| Instructions to follow |
Write what comes next in the Mets game recap, picking up right after its final sentence.

| Selected extract |
Then the new guy gets a hit.

It Felt Like Shea
Joe Panik’s Mets debut was about the 50th craziest story line of Fridays game (Metstradamus)

Then, after a fielder’s choice replaced Joe Panik with Juan Lagares, Amed Rosario went down in the zone and singled to left. Rosario’s contributions will be buried in this game, and understandably so. But let’s not forget them. He had three hits which included one to lead off a rally in the bottom of the 6th, and this one to extend the 9th. He also made a leaping catch on a screaming liner in the top of the 6th which was a huge play in keeping the game tied at that point. Rosario is slowly becoming an unsung hero on the Mets.

Stored data:
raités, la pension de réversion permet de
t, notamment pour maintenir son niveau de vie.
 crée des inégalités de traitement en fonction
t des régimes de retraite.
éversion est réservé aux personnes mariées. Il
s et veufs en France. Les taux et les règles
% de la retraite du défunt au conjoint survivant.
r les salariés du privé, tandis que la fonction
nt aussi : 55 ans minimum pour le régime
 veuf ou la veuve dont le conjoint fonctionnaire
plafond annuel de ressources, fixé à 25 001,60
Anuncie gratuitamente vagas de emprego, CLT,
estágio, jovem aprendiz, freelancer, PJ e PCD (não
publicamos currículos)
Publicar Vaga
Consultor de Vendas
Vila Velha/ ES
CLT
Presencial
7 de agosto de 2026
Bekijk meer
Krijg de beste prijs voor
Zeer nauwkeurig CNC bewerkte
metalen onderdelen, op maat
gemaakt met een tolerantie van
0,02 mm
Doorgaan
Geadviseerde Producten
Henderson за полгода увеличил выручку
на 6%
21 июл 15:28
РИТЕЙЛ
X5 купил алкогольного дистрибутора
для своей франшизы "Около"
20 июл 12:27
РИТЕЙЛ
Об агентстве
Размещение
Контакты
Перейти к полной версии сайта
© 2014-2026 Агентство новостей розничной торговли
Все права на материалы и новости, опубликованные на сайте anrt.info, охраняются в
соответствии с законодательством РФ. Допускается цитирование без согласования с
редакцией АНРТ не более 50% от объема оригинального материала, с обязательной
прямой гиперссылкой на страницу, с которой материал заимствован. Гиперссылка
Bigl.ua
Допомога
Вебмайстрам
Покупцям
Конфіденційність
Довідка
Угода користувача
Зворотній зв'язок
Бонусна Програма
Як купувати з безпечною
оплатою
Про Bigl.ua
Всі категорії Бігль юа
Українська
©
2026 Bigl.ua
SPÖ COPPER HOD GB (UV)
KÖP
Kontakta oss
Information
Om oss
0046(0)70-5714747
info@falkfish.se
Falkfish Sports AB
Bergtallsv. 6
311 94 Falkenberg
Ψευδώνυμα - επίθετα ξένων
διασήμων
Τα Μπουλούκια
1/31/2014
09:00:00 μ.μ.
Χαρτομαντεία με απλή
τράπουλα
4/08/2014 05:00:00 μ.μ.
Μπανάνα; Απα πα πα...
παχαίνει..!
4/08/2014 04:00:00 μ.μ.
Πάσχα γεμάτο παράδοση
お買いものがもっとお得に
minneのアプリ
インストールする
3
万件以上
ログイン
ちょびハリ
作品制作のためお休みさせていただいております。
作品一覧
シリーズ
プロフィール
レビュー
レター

| Output for this exercise |
The Foul Ball Heard Round My Head

This is going to sound weird, but I kept thinking throughout the game how well Conforto is seeing the ball. The weird part is that it was a foul ball that he hit earlier in the game that really crystallized it for me. Conforto singled in the sixth to give the Mets runners on first and third to start a rally that ultimately fizzled. But in that at-bat, Conforto pulled a foul ball way up into the Promenade … halfway up section 502. Baseballs don’t usually get pulled way up into the upper deck foul … but Conforto is seeing the ball so well that he’s getting a jump on a fastball and putting it up in the cheap seats. You already knew how far he could hit a ball after home runs he hit back in Chicago last week and up in the top row of the Coca-Cola Corner on Monday. There were two home runs on Wednesday. Now he’s jumping on balls and hitting them to section 502? Man, watch out in the next few weeks, league.

So it was imperative that Conforto get a look against Doolittle. Rosario’s third hit made it possible. Conforto then sent everyone into a frenzy.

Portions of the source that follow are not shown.